Staying open to other styles and making changes isn’t just critical for bands, Collen said, it’s imperative for individual musicians.
“I think you have to as an artist, otherwise, you stop being an artist,” he said. “That’s the beauty of it, being inspired by so many different things and having it come out some way. One of my favorite artists of all time is James Brown. I work out to him all the time. Def Leppard doesn’t sound a bit like James Brown. But it has to have an influence on me in some way, and sneak out in some way.”
Fueled by the hit single “Photograph,” punctuated by a Collen guitar solo, “Pyromania” exploded, lifting the band from opening for Billy Squier to headlining stadiums and selling more than 10 million copies in the U.S., earning a Diamond certification.
Then came “Hysteria,” another Diamond album, released after drummer Rick Allen lost his left arm in an automobile accident. That album generated seven singles as Def Leppard became one of the world’s biggest bands.
The band’s magpie approach, Collen said, carries over to its live performances as well.
“We always have been fans of the hybrid, even with the show,” Collen said. “You hear Earth, Wind and Fire, or whoever, all these bands, you add a little bit of it. It’s the same with the show. You see KISS and all the production and lights and then a punk band in a club and you combine them. You combine all these things.”
Collen didn’t know the precise combination for Def Leppard’s 2017 tour during the interview. The finishing touches were just then being put on the production, and the setlist wasn’t yet complete. But figuring out what songs to play isn’t hard.
“You have to play the hot chestnuts, it’s a given,” Collen said. “There’s a bunch of them that are absolute essentials. Then there are second tier ones. And there’s a little bit of wiggle room for a new song or fun ones. But you have to play certain things or people are going to be pissed.”

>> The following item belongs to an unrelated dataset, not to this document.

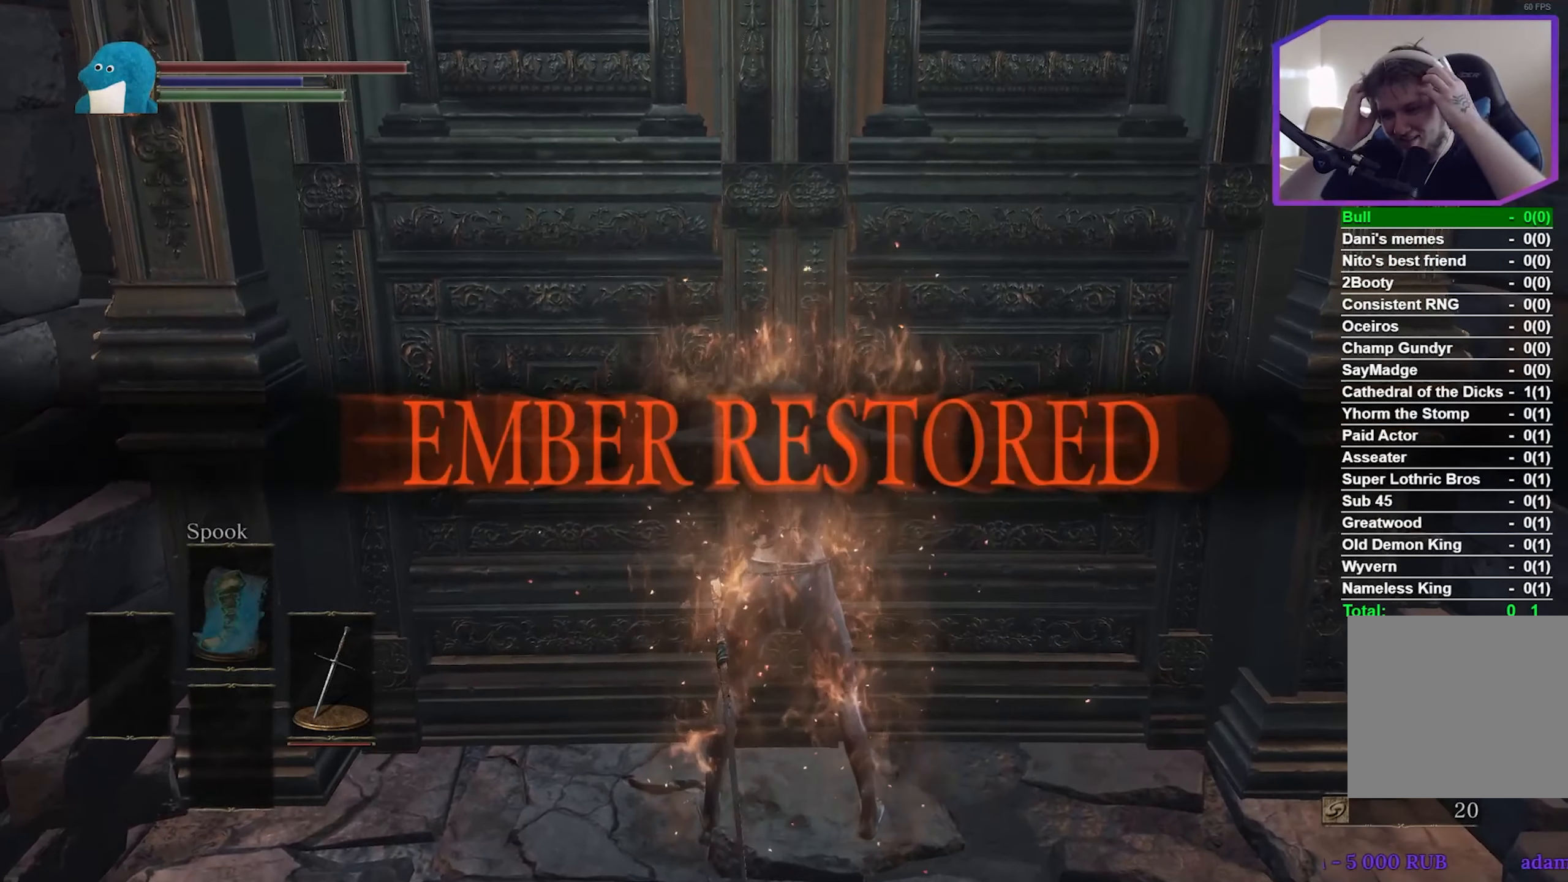
{"buttons": [], "left_stick": "center", "right_stick": "center", "events": []}
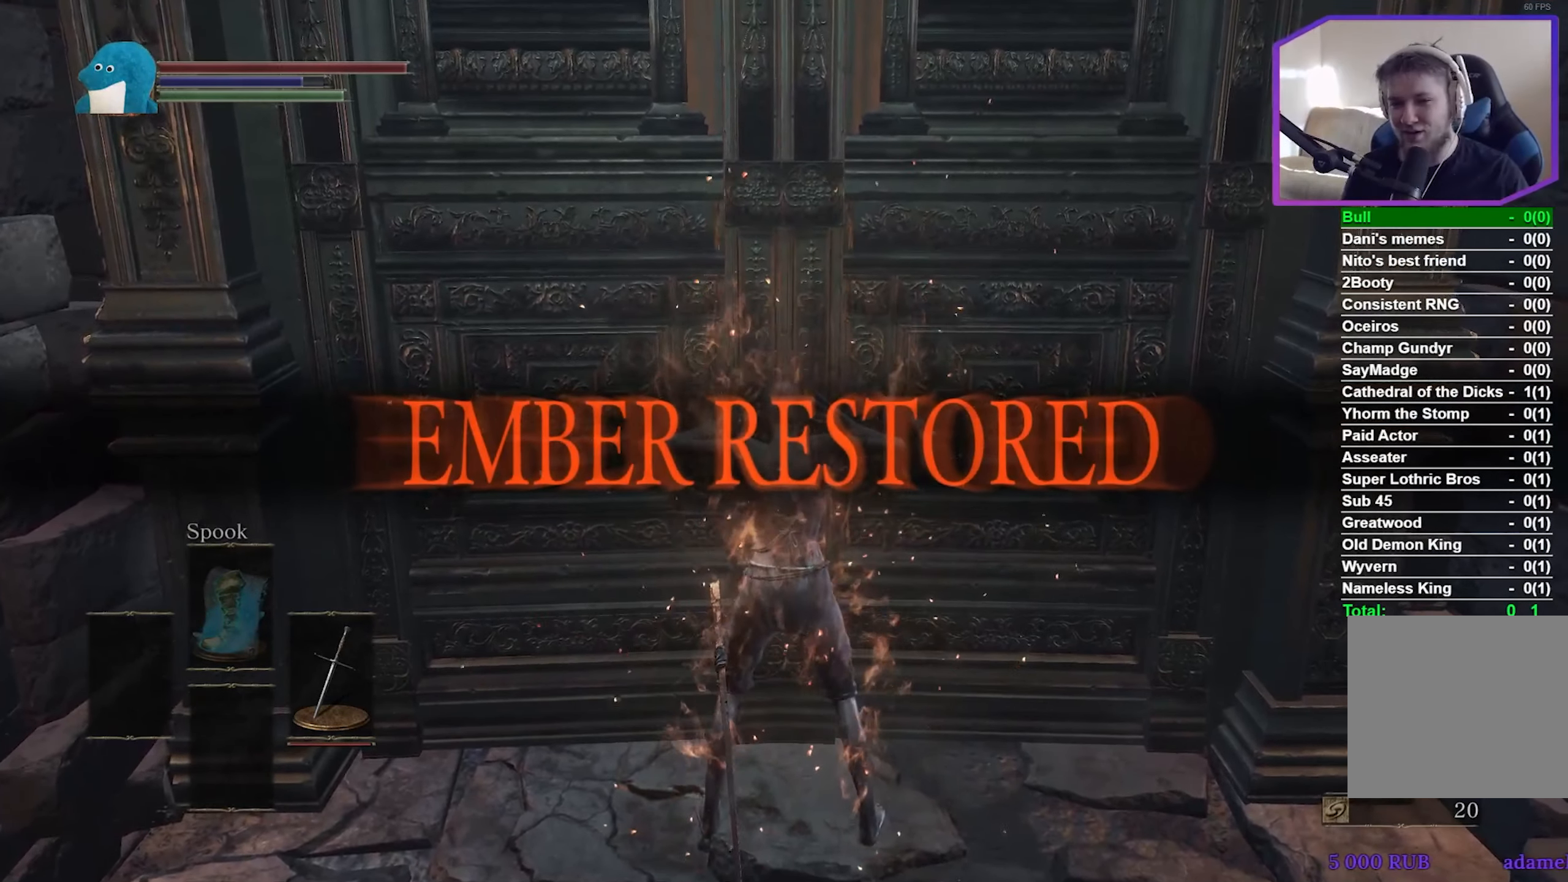
{"buttons": [], "left_stick": "center", "right_stick": "center", "events": [[200, "START", "down"], [350, "START", "up"]]}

That means it’s a certainty that concert-goers will hear “Hysteria,” “Bringin’ On The Heartbreak,” “Pour Some Sugar On Me” and “Photograph” when Def Leppard hits the stage at PBA.
Wednesday, it will be preceded by Poison and Tesla, a lineup that Collen enthusiastically embraced.
“It’s fantastic,” he said.”We’ve toured with both bands before and love them. It’s almost like a celebration of integrity. We’ve got three bands with original members, not like some bands where there are just one or two. All these guys have been going, pretty much, at it as long as we have.”
And he said, he’s got another connection with one of the opening acts.
“I literally just finished producing the new Tesla album,” Collen said. “It sounds like Zeppelin or Queen or The Beatles from minute to minute, but it still sounds like Tesla. ... I sat next to Mutt Lange for years, I learned some things. It’s pretty cool.”
As Def Leppard tours this spring and summer, Collen said, there’s a chance for a memorable show for him.
“They pop up now and again, you have that magic that kind of sticks with you, playing the Marquee Club in London. I’m from London and played it dozens of times, but playing there with Def Leppard; Budokan, the first time we played there, when Rick Allen came back after his accident,” he said. “They’re a lot of them. The songs, they’re all your babies. They’re all really cool.”
So is the feeling when an arena full of people gives voice to one of the babies.
“If you sit down and write a song and spend god knows how many hours in the studio recording it, then you go out and people are singing it back to you, it’s the best thing in the world,” he said. “It changes everything, even if the song is 30 years old.”
All of that, Collen said, is a payoff that only veteran musicians can understand.
“To be honest, I think you appreciate it more when you’re older, appreciate it as an experience,” he said. “As a kid, you kind of take it for granted.”